In about 50,000 years, the stars of the Big Dipper will be at different locations, which will result in the asterism changing shape and facing the opposite way. Still, as most of the stars that form the asterism (all except Alkaid and Dubhe) are members of the Ursa Major Moving Group, which means that they share common motion through space, the asterism will not look significantly different. The pattern will be present even 100,000 years from now, but the shape of the handle, with Alkaid marking the tip, and the end of the bowl marked by Dubhe, will appear slightly different.

North Star and the Little Dipper

Finding the Big Dipper in the night sky is the easiest way to find Polaris, the North Star, located in the constellation Ursa Minor, the Little Bear. The Big Dipper rotates around the north celestial pole, and always points the way to the North Star.

The Little Dipper, formed by the seven brightest stars in Ursa Minor constellation, lies in the vicinity of the Big Dipper, but as the stars of the Little Dipper aren’t quite as bright, especially the four located between Polaris on one end and Kochab and Pherkad on the other, the Little Dipper is not as easy to find in the sky, especially in areas polluted by light.

Since the Little Dipper is not quite as prominent in the sky as its larger neighbour, it is easier to use the stars of the Big Dipper to find both the North Star and true north. To find Polaris, follow the line from the Pointer Stars, Merak and Dubhe, to the first bright star along the same line. That is the North Star. Merak and Dubhe are the stars that mark the end of the bowl of the Big Dipper. They are called the Pointer Stars because they point the way to Polaris and true north.

Once you have located Polaris, on a clear night it is easy to find the Little Dipper asterism as Polaris is the star at the tip of its handle (or the Little Bear’s tail).

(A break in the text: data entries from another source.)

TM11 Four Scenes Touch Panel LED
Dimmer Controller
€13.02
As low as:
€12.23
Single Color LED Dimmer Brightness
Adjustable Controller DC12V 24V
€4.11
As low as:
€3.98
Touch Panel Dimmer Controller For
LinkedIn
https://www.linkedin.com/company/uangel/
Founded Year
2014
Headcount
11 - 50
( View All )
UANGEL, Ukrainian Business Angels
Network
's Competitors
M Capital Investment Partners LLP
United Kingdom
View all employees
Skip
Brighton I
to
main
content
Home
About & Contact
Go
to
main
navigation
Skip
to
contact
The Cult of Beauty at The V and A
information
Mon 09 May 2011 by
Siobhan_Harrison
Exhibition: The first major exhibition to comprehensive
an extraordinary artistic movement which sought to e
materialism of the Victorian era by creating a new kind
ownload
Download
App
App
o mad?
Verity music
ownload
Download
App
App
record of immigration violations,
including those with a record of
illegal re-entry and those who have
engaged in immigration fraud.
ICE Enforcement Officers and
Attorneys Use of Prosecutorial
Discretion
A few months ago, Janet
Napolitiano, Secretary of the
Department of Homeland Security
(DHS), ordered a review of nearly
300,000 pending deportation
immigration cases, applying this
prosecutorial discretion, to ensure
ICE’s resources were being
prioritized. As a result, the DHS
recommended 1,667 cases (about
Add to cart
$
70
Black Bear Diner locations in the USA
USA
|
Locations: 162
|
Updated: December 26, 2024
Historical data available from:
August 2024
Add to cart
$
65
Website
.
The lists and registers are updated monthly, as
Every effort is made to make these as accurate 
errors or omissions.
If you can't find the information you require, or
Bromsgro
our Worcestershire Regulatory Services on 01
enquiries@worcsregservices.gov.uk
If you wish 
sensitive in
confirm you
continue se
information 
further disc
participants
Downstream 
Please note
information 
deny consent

The Big Dipper is associated with a number of different myths and folk tales in cultures across the world. In Hindu astronomy, the asterism is called Sapta Rishi, or The Seven Great Sages. In eastern Asia, it is known as the Northern Dipper. The Chinese know the seven stars as the Government, or Tseih Sing. In Malaysia, the asterism is called Buruj Biduk, or The Ladle, and in Mongolia, it is known as the Seven Gods. In an Arabian story, the stars that form the bowl represent a coffin and the three stars marking the handle are mourners following it. The name of the star Alkaid (or Benetnash), located at the tip of the handle, refers to that story.

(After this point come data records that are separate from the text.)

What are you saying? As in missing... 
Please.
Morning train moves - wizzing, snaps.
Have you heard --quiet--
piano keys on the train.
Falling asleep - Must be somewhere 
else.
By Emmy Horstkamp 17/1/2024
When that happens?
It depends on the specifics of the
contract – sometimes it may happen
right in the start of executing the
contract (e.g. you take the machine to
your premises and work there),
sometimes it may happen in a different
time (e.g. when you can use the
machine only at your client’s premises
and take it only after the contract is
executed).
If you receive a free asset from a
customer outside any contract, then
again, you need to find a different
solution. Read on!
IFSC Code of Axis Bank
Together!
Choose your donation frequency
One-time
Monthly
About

In the UK and Ireland, the asterism is known as the Plough, and sometimes as the Butcher’s Cleaver in northern parts of England. The old English name for the asterism is Charles’ Wain (wagon), which is derived from the Scandinavian Karlavagnen, Karlsvognen, or Karlsvogna. Charles or Karl was a common name in Germanic languages and the name of the asterism meant “the men’s wagon,” as opposed to the Little Dipper, which was “the women’s wagon.” An even older name for the stars of the Big Dipper was Odin’s Wain, or Odin’s Wagon, referring to Scandinavian mythology.

In Slavic languages and in Romanian, the Big and Little Dipper are known as the Great and Small Wagon, and Germans know the Big Dipper as Großer Wagen, or the Great Cart. The Romans knew the seven stars as the “seven plough oxen,” or Septentrio, with only two of the seven stars representing oxen and the others forming a wagon pulled by the oxen.

Some Native American groups saw the bowl as a bear and the three stars of the handle either as three cubs or three hunters following the bear. The second interpretation is linked to a folk tale explaining why the leaves turn red in autumn: the hunters are chasing a wounded bear and, since the asterism is low in the sky that time of year, the bear’s blood is falling on the leaves, making them turn red.

In more recent history, black people in the United States knew the constellation as the Drinking Gourd and used it to find their way north, to freedom. The folk song, “Follow the Drinking Gourd,” gave them directions to follow the Big Dipper to get to north. In Africa, the seven stars were sometimes seen as a drinking gourd, which is believed to be the origin of the name the Big Dipper, most commonly used for the figuration in the U.S. and Canada.